Neil Steinberg’s “Concern” For Babies

Neil Steinberg pictured beside the eight week old unborn baby he believes is merely "a dot."
Neil Steinberg pictured beside the eight week old unborn baby he believes is merely "a dot."

I have always felt compassion for Neil Steinberg, columnist for the Chicago Sun Times, because, as I once told him, “You’re always wrong, especially in matters of religion and pro-life.”

Steinberg’s Article Mocks Pro-Lifers

This judgment recently proved true in a Steinberg article featuring a large “Stop Abortion Now” sign.

It turned out to be another mockery of pro-life. While the picture was authentic, that’s about all that was.

The story is that some years ago, Neil had viewed a month-old dead baby at the Cook County Medical Examiner’s office. He described the baby in detail, and decries the abandonment of babies in trash cans.

So do we.

Late-term Aborted Babies Look Like That Too

And his description of the dead baby in Dr. Robert Stein’s morgue could easily be applied to thousands of late term aborted babies pro-lifers have found in trash cans. Not every baby we defend is as small as the dot at the end of this sentence, as Steinberg suggests.

But the baby Steinberg viewed 20 years ago was born, and to Steinberg that makes all the difference in the world: his world.

It probably never occurred to him that even the Great Steinberg was once a dot the size of the period at the end of this sentence, as were Lincoln, Washington and Julius Caesar. That’s the way we all begin, humbling as it may be.

The dot is alive, and the dot is somebody, not something.
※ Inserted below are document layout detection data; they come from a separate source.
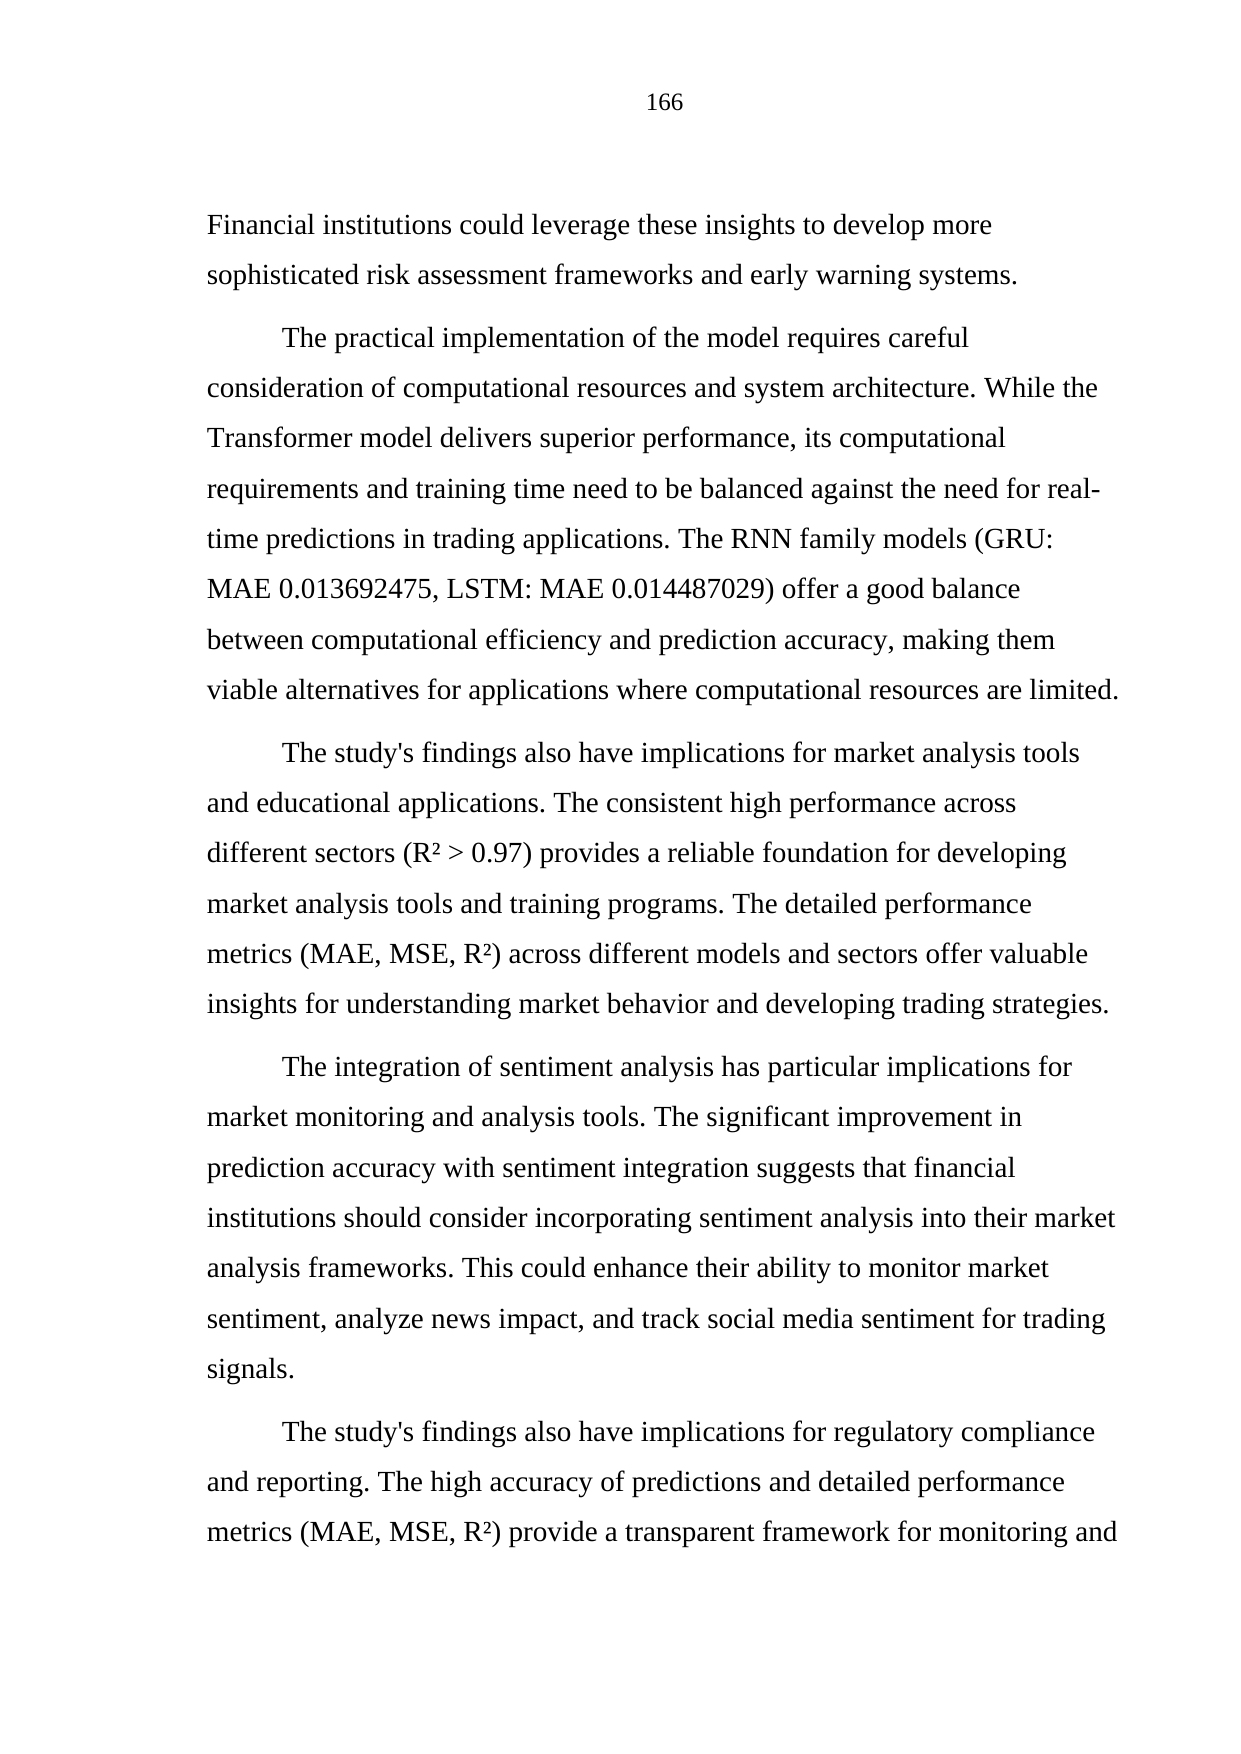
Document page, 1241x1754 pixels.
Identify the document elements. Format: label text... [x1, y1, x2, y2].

text The integration of sentiment analysis has particular implications for market monitoring and analysis tools. The significant improvement in prediction accuracy with sentiment integration suggests that financial institutions should consider incorporating sentiment analysis into their market analysis frameworks. This could enhance their ability to monitor market sentiment, analyze news impact, and track social media sentiment for trading signals. [207, 1049, 1122, 1385]
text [207, 1414, 1122, 1548]
text The study's findings also have implications for market analysis tools and educational applications. The consistent high performance across different sectors (R² > 0.97) provides a reliable foundation for developing market analysis tools and training programs. The detailed performance metrics (MAE, MSE, R²) across different models and sectors offer valuable insights for understanding market behavior and developing trading strategies. [207, 735, 1122, 1020]
text The practical implementation of the model requires careful consideration of computational resources and system architecture. While the Transformer model delivers superior performance, its computational requirements and training time need to be balanced against the need for real-time predictions in trading applications. The RNN family models (GRU: MAE 0.013692475, LSTM: MAE 0.014487029) offer a good balance between computational efficiency and prediction accuracy, making them viable alternatives for applications where computational resources are limited. [207, 320, 1122, 706]
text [207, 207, 1122, 291]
Basic Education On Fetal Development

In only a matter of days he will have a heartbeat and brain waves. At 9 weeks he can suck his thumb and swallow amniotic fluid. By 11 to 12 weeks he can turn over, make a fist, and open his mouth.

Not bad for a dot.

Yet Steinberg attacks pro-lifers for marching and fighting for the lives of dots no bigger than “the size of a period at the end of this sentence.”

The problem with Neil is that his grasp of biology is about the size of the dot at the end of this sentence. And the pity of it that it will probably stay that size, unless he does something about it. Which is unlikely.

But we’ll keep marching for the dot that keeps growing, we’ll take care of the dot when it’s born, and we’ll say a prayer for Neil that he’ll someday get it all worked out.